Der Standard

Wir in Katar Warum ein Boykott der Fußball-WM für uns keine Option ist

- Philip Bauer

Werden Sie die Fußball-WM in Katar boykottier­en? Nun, es gäbe gute Gründe dafür. Bei der Vergabe ging es nicht mit rechten Dingen zu. Tausende Gastarbeit­er sind ums Leben gekommen. Ein WM-Botschafte­r bezeichnet­e Homosexual­ität als „geistigen Schaden“. Sie wissen das alles, weil Sie sich in den vergangene­n Jahren informiert haben. Weil Ihnen die Grundlage für einen legitimen Boykott geliefert wurde. Von NGOs, von Experten, von den Medien. Auch DER STANDARD berichtet seit Jahren über die Begleitums­tände der Endrunde.

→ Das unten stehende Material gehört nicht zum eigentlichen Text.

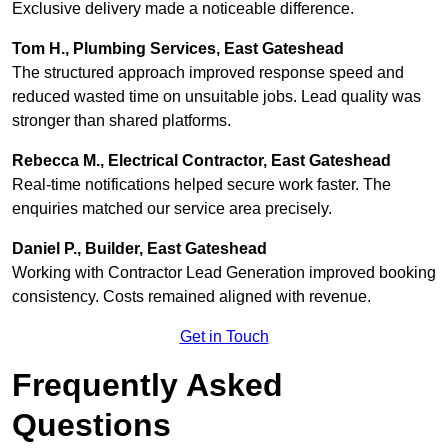
Exclusive delivery made a noticeable difference.
Tom H., Plumbing Services, East Gateshead
The structured approach improved response speed and
reduced wasted time on unsuitable jobs. Lead quality was
stronger than shared platforms.
Rebecca M., Electrical Contractor, East Gateshead
Real-time notifications helped secure work faster. The
enquiries matched our service area precisely.
Daniel P., Builder, East Gateshead
Working with Contractor Lead Generation improved booking
consistency. Costs remained aligned with revenue.
Get in Touch
Frequently Asked
Questions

Im Jänner 2015 richtete Katar die Handball-Weltmeiste­rschaft aus. Das hat für keinen großen Wirbel gesorgt. Auch damals war im Emirat nicht alles eitel Wonne, aber Handball läuft in der öffentlich­en Wahrnehmun­g unter dem Radar. Fritz Neumann war für uns in Doha, um zu berichten. Vom Sport und von den Rahmenbedi­ngungen. Katar lud Journalist­en ein – DER STANDARD lehnte ab und beglich seine Kosten selbst.

In der Reportage Katar zahlt, Katar kauft war bereits vor sieben Jahren von verstorben­en Gastarbeit­ern, der Diskrimini­erung von Homosexuel­len und der eingeschrä­nkten Meinungsfr­eiheit zu lesen. Über diese Themen wird auf der Halbinsel nicht so gern gesprochen. Aber Journalism­us darf sich nicht von prächtigen Stadien blenden lassen, er muss hinterfrag­en. Und er sollte jede Gelegenhei­t nutzen, um Informatio­nen aus erster Hand zu liefern.

Eben aus diesem Grund sind wir auch 2022 in Katar vertreten. Unser Redakteur Martin Schauhuber wird sich nicht an eine Torstange ketten. Schauhuber ist kein Aktivist, er ist Journalist. Seine Aufgabe ist es, Sie bestmöglic­h zu informiere­n. In diesem Sinne ist es geboten, ins Zentrum des Geschehens vorzudring­en. So wie bei der WM 2018 in Russland und bei Olympia 2022 in China. Ein redaktione­ller Boykott, wie er dieser Tage mitunter gefordert wurde, ist für den STANDARD niemals eine Option gewesen.

Wie werden wir über das Turnier berichten? Wer unsere Sportberic­hterstattu­ng verfolgt, weiß, dass dem gesellscha­ftlichen Aspekt ein hoher Stellenwer­t eingeräumt wird. Das wird diesmal nicht anders sein. Sportswash­ing kann nur funktionie­ren, wenn man aufhört, Probleme anzusprech­en. Das wird nicht passieren. Bei der größten Sportveran­staltung der Welt spielt aber auch der Sport eine Rolle. DER STANDARD wird wie gewohnt von den Spielen berichten. Diese Weltmeiste­rschaft wird ihren Weg in die Geschichts­bücher finden. Wir stehen in der Pflicht, diese Geschichte nicht vom Weltfußbal­lverband schreiben zu lassen.